## TASK 1
Duplicate the passage below on the composition of the Gospel of John between "1. Document C." and "archaic than Mark.", inclusive.
## TASK 2
In the passage below on the composition of the Gospel of John, what language was Document C written in?

** Opening SELECTED PASSAGE block **

According to Marie-Émile Boismard, the Gospel of John may have gone through four hypothetical stages of composition. Each stage is intricately involved with the life of the Johannine community:

  1. Document C. This was a complete gospel stretching from John the Baptist to the resurrection of Jesus, written in Aramaic in Palestine about the year 50 AD. This may have been composed by the Beloved Disciple (whether he was John Son of Zebedee or Lazarus). Its Christology was primitive, with Jesus pictured as the Prophet-like-Moses or as the Danielic Son of Man. It had no pejorative attitude toward the Jews. The order of material in the document was close to that of the Synoptic Gospels, although it was more archaic than Mark.
  2. John IIA. Another writer (John the presbyter, mentioned by Papias) subsequently did two editions of Document C (and wrote the Epistles). He was a Jew who wrote this first edition in Palestine ca. A.D. 60-65. In it he added new material to C, and began to speak pejoratively of the world, as well as showing some opposition to the Jews- reflections of the changing life-situation of the community.

** Closing SELECTED PASSAGE block **
** Opening RECORDED INFORMATION block **

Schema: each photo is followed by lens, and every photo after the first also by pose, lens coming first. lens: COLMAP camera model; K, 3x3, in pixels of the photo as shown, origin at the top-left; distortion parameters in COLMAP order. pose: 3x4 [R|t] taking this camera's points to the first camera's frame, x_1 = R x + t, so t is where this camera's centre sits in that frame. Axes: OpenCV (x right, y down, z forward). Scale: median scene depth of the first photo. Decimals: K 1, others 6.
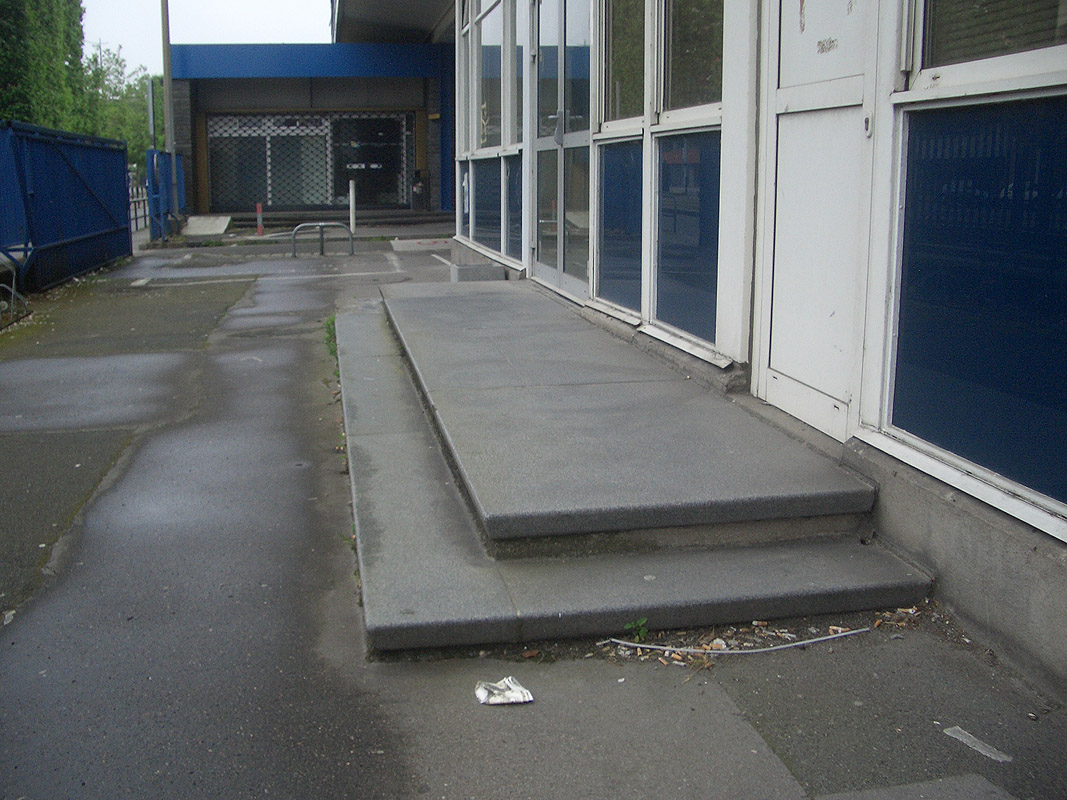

** Closing RECORDED INFORMATION block **

## RESPONSE 1
1. Document C. This was a complete gospel stretching from John the Baptist to the resurrection of Jesus, written in Aramaic in Palestine about the year 50 AD. This may have been composed by the Beloved Disciple (whether he was John Son of Zebedee or Lazarus). Its Christology was primitive, with Jesus pictured as the Prophet-like-Moses or as the Danielic Son of Man. It had no pejorative attitude toward the Jews. The order of material in the document was close to that of the Synoptic Gospels, although it was more archaic than Mark.

## RESPONSE 2
Aramaic.